Pero, veamos porque ocurre esto. 

En Europa corrían los vientos del nacimiento de la educación agrícola, provocada por una de las grandes revoluciones, como dice Kautsky, y no era ni la Revolución Francesa, ni la Revolución Industrial, las que influyeron en forma directa; lo era en ese momento la revolución del conocimiento agropecuario, que fue superado de la enseñanza de generación en generación: de padres a hijos, y paso a ser institucionalizada en auténticos centros del saber.

De esta manera se combinaron en ese momento (22 de febrero de 1854) la corriente de pensamiento fisiocrático, de influencia francesa, y la revolución educativa que promovía Alemania.

En Inglaterra todas las ciencias ya se habían colocado en la oferta educativa. Fue la educación agrícola la última en hacerlo.

Así se decía en Francia de la educación agrícola:

“Corresponde a François Quesnay y sus seguidores, los fisiócratas, desde la Francia de 1750, el auge a la profesión agronómica como la gran progenitora de la riqueza nacional; y la actividad agrícola como el gran equilibrio económico. El énfasis en la agricultura era despreciar el valor del comercio ya que no añadía ningún valor a lo que era creado por los granjeros.

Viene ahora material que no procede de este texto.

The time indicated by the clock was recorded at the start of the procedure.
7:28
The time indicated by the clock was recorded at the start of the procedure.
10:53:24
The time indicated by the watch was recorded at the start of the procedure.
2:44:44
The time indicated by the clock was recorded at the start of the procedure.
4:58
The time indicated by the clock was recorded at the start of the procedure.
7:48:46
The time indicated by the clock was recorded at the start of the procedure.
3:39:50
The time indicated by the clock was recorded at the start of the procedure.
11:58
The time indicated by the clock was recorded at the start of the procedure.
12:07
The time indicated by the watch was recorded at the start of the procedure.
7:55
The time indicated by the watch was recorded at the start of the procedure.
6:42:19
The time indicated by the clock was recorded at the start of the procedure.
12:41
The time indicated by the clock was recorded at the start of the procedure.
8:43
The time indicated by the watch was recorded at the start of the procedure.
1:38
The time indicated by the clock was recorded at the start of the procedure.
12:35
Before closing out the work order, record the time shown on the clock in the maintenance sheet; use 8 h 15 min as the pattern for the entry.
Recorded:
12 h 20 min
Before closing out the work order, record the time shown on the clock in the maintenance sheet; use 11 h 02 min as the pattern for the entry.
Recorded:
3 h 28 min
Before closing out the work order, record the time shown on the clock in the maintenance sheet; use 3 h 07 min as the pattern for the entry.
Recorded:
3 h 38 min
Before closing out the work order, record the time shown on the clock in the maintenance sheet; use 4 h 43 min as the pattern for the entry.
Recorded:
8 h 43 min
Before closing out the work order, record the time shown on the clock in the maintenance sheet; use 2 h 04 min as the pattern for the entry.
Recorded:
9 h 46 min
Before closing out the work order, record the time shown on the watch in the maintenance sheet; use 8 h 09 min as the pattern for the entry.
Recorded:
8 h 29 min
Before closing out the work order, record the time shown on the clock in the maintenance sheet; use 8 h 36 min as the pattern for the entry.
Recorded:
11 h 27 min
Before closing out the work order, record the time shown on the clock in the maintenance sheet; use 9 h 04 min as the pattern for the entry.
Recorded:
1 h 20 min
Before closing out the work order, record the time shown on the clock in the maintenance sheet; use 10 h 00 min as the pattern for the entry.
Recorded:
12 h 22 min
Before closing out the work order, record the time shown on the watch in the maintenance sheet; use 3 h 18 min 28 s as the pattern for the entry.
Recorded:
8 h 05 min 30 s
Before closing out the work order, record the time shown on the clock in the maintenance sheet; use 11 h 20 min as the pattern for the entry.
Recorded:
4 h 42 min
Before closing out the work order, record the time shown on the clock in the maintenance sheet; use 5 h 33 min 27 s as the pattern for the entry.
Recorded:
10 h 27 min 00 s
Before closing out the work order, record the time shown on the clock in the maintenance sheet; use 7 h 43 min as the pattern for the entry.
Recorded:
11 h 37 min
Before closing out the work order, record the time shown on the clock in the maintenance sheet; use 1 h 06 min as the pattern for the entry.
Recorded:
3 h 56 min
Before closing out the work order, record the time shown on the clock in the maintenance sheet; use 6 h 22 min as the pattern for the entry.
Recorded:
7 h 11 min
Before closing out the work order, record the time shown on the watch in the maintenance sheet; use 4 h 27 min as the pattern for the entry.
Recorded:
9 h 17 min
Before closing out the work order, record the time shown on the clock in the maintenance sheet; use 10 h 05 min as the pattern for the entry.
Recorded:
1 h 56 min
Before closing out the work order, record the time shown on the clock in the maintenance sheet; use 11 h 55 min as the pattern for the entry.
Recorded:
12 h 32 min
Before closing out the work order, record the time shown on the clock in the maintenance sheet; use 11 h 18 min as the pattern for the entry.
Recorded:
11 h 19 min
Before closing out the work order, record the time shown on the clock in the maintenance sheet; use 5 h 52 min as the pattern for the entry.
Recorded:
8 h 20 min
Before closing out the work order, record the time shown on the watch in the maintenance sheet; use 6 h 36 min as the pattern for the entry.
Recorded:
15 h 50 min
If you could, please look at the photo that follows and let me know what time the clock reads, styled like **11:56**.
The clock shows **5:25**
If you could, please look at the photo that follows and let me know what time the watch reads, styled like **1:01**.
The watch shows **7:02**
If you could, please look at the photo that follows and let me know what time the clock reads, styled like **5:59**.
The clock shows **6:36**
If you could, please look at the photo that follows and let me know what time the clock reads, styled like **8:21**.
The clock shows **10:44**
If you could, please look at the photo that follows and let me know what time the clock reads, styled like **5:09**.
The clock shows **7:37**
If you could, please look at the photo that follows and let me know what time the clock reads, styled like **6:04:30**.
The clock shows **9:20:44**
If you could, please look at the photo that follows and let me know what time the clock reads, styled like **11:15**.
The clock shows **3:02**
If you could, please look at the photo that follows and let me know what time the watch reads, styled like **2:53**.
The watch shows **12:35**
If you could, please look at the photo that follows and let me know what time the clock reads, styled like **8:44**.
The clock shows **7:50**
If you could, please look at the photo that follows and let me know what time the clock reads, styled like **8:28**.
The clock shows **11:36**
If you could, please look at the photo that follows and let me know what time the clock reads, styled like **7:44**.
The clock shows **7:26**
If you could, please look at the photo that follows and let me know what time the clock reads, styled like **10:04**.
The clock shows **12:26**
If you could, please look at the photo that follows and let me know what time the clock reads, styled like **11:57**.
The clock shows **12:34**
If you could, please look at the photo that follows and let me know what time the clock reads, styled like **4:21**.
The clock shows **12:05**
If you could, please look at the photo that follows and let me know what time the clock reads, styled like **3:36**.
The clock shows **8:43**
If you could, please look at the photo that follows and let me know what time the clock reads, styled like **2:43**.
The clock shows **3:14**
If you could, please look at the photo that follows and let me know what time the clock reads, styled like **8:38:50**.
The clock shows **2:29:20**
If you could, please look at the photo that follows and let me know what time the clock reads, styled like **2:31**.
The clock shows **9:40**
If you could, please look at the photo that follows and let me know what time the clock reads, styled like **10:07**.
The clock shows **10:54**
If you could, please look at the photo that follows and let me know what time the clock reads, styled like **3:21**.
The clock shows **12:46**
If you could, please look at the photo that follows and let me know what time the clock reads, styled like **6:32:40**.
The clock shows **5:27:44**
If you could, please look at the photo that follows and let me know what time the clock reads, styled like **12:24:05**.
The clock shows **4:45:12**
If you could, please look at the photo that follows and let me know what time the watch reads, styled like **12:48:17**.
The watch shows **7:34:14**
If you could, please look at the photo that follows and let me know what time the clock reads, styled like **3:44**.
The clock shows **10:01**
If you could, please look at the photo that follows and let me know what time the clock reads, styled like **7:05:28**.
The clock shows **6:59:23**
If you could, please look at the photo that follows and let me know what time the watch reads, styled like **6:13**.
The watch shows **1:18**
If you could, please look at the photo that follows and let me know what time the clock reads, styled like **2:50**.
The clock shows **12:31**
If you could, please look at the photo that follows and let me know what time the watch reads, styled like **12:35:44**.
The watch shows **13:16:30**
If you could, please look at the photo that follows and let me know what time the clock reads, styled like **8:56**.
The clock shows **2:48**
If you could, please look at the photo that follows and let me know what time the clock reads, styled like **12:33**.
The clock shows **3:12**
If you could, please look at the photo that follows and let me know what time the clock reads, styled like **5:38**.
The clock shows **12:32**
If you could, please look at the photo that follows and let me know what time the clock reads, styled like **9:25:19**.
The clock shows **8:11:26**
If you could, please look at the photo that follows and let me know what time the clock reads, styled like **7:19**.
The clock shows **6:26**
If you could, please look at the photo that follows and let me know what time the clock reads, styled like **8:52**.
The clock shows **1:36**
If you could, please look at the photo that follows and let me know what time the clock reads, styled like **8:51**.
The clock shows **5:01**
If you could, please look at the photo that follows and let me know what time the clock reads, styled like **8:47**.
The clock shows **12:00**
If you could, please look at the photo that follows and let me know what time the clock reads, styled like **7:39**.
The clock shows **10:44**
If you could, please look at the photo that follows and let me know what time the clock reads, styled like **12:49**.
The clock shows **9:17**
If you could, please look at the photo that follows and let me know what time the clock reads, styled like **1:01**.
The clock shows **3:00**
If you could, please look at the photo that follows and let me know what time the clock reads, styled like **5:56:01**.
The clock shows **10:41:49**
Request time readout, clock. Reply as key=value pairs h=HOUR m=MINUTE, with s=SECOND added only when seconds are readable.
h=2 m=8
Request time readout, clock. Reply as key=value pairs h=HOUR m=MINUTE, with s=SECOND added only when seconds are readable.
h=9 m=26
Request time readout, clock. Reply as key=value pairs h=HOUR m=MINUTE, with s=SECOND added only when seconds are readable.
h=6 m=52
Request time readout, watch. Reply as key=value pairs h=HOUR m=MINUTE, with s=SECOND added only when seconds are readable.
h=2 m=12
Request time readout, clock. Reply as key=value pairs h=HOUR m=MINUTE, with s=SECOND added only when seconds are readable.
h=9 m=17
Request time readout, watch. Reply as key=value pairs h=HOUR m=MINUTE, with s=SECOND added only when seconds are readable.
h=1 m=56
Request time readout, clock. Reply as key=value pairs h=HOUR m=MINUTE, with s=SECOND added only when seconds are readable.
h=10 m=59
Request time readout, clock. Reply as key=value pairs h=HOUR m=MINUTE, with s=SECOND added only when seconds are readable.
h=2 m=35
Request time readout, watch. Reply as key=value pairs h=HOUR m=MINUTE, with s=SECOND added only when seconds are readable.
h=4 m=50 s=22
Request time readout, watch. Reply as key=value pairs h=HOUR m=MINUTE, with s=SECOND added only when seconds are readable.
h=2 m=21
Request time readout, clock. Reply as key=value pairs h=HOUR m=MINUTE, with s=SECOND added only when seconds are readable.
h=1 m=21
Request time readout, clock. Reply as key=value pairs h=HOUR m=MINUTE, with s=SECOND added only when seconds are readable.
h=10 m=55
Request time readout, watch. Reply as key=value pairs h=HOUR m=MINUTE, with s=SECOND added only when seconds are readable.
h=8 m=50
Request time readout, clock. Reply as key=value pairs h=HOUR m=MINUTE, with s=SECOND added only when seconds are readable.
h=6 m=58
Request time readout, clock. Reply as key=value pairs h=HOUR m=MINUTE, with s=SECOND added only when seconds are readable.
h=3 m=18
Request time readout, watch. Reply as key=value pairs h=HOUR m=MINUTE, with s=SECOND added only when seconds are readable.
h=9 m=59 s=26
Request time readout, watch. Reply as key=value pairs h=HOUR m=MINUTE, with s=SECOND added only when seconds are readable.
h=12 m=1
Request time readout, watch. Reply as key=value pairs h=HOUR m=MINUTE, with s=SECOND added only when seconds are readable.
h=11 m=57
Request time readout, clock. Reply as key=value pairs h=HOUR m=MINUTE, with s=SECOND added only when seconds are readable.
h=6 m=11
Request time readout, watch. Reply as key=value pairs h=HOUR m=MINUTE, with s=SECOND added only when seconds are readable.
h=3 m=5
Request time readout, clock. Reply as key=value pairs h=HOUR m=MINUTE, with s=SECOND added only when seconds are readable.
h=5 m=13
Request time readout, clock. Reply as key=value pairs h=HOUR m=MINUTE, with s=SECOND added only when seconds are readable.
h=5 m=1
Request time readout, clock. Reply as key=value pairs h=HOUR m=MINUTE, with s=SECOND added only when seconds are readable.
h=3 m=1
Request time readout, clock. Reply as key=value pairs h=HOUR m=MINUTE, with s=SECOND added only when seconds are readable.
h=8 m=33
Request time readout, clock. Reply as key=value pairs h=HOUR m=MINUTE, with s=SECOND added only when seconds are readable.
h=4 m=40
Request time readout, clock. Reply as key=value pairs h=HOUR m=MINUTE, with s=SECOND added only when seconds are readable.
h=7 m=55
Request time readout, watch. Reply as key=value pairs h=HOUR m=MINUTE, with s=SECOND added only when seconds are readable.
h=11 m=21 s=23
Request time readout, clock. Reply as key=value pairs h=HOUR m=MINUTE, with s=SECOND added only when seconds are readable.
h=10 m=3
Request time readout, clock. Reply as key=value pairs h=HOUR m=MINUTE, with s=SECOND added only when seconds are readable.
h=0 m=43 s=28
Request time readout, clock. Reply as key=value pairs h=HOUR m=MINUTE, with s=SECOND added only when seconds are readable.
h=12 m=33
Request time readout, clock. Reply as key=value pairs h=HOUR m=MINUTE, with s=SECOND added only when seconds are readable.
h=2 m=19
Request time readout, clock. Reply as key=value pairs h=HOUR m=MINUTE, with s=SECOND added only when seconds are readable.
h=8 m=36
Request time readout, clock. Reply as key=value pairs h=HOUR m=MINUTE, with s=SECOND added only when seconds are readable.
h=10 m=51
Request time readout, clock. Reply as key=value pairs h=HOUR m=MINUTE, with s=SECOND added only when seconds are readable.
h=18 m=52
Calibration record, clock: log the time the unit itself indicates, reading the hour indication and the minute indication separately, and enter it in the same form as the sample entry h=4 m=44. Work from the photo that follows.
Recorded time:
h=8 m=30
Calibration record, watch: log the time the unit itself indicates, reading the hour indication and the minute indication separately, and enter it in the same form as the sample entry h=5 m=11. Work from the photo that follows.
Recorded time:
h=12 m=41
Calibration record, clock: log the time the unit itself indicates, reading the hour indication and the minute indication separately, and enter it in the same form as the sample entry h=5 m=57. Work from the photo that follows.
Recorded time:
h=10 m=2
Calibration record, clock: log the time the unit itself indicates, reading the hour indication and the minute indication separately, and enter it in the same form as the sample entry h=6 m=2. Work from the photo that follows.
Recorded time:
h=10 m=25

Así la agricultura y los agrónomos se colocan como el punto cardinal de la visión alimentaria mundial de la gran revolución industrial”.

Así se decía en Alemania de la educación agrícola:

“Por su parte Carl Kautsky nos reseña que: “Thaer, que estudió la agricultura perfeccionada en Inglaterra a fines del siglo pasado y principios de éste, procurando darle un fundamento científico e introducirla en Alemania, fue el primero en reconocer la necesidad de institutos especiales para enseñanza agronómica.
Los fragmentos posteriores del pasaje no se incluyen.